An explanation of the core method (when no optional arguments are set):
Let's take an example list:
test = RandomInteger[5, 20]
(* {5, 3, 2, 5, 0, 4, 3, 4, 4, 0, 0, 5, 4, 0, 5, 5, 5, 4, 0, 2} *)
Say we want to look for threes and fives. We'll call that lookfor
, and prepend/append that to the target list:
lookfor = {3, 5}
work = Join[lookfor, test, lookfor]
(*
{3, 5}
{3, 5, 5, 3, 2, 5, 0, 4, 3, 4, 4, 0, 0, 5, 4, 0, 5, 5, 5, 4, 0, 2, 3,5}
*)
Now, let's use Ordering
to get the positions from work
in its sorted incarnation, along with the ordering of that order. That is just the permutation of the range of the length of work by a permutation list of the order (you can do it that way, but somewhat surprisingly, using Ordering
on an order is faster):
Column[{order = Ordering[work],orderOforder = Ordering[order]}, Left, 2]
(*
{7,12,13,16,21,5,22,1,4,9,23,8,10,11,15,20,2,3,6,14,17,18,19,24}
{8,17,18,9,6,19,1,12,10,13,14,2,3,20,15,4,21,22,23,16,5,7,11,24}
*)
Now, here's the "magic". Take note of the first and last two entries of the permutation (two being the length of our lookfor
list):
lengthOflookfor = Length@lookfor;
transposed = Transpose[{orderOforder[[;; lengthOflookfor]],
orderOforder[[-lengthOflookfor ;;]]}]
(* {{8, 11}, {17, 24}} *)
These pairs are in essence nothing more than spans, corresponding to the positions, for each of our lookfor
elements, in the first ordering, mapping us the corresponding position(s) if any in the work list:
Column[{span = Span @@@ transposed, places = order[[#]] & /@ span,
work[[#]] & /@ places}, Left, 2]
(*
{8;;11,17;;24}
{{1,4,9,23},{2,3,6,14,17,18,19,24}}
{{3,3,3,3},{5,5,5,5,5,5,5,5}}
*)
So we see that following the order from positions 8 to 11 and 17 to 24, we recover the positions of the elements we're interested in from the work list.

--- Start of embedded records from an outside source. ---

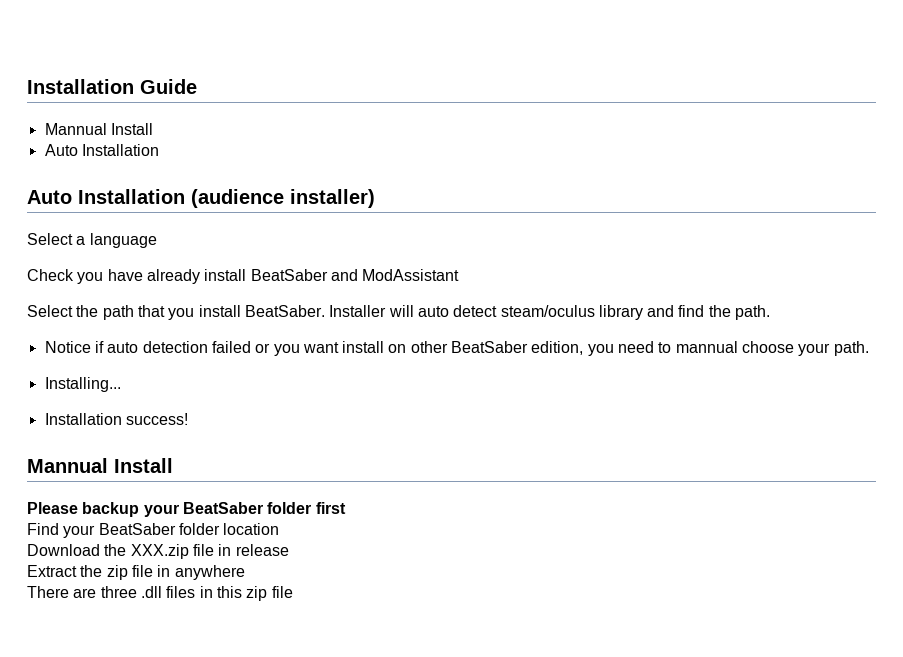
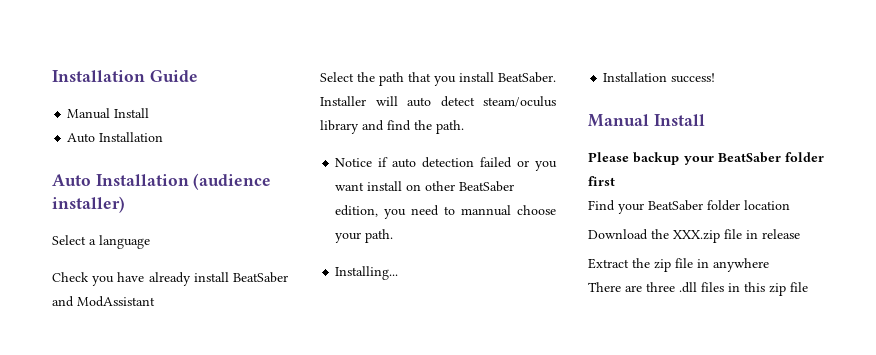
[44,123,107,135] Mannual -> [67,108,111,119] Manual
[27,458,108,473] Mannual -> [588,114,649,127] Manual

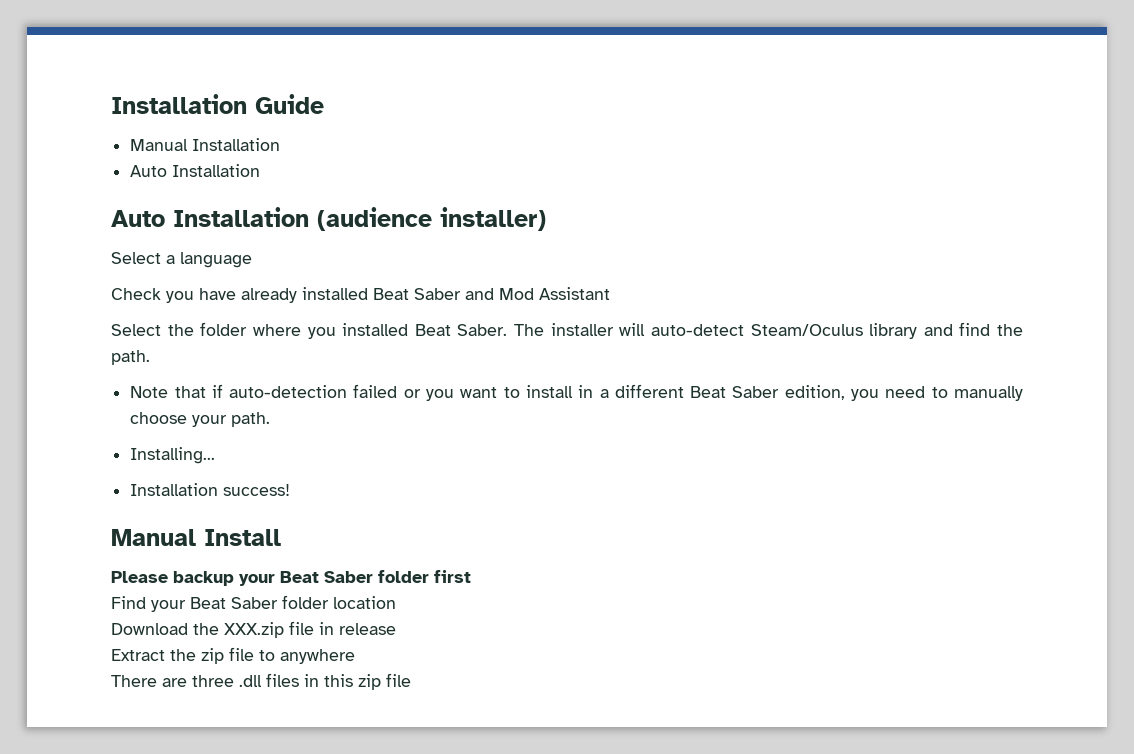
[114,108,150,118] Install -> [192,138,281,151] Installation
[193,272,288,283] [52,296,155,307] [320,72,556,86] [320,96,556,107] install BeatSaber and ModAssistant // Select the path that you install BeatSaber. Installer will auto detect steam/oculus -> [302,287,610,300] [111,322,863,339] installed Beat Saber and Mod Assistant // Select the folder where you installed Beat Saber. The installer will auto-detect Steam/Oculus
[335,157,557,171] [335,181,515,192] Notice if auto detection failed or you want install on other BeatSaber -> [130,384,780,401] Note that if auto-detection failed or you want to install in a different Beat Saber
[461,205,512,216] mannual -> [954,386,1023,401] manually
[717,152,781,163] BeatSaber -> [280,571,373,583] Beat Saber
[648,200,703,211] BeatSaber -> [190,597,278,609] Beat Saber
[697,259,709,268] in -> [259,650,275,661] to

All that's left to do is to trim our padded element entries from the result and adjust the positions to get the actual positions from the original list:
Column[{recovered = ArrayPad[#, -1] & /@ places - lengthOflookfor,
test[[#]] & /@ recovered}, Left, 2]
(*
{{2,7},{1,4,12,15,16,17}}
{{3,3},{5,5,5,5,5,5}}
*)
Because Ordering
is, in general, very fast, this trick allows us to recover the positions of a large subset of elements (or show non-existence) from the target list very quickly.
bigList = RandomSample[DeleteDuplicates[RandomInteger[{1, 255}, {70000, 3}]], 60000];
smallList = RandomSample[bigList, 1200];
First@AbsoluteTiming[Map[Position[bigList, #] &, smallList]]
needs less than a second on my machine.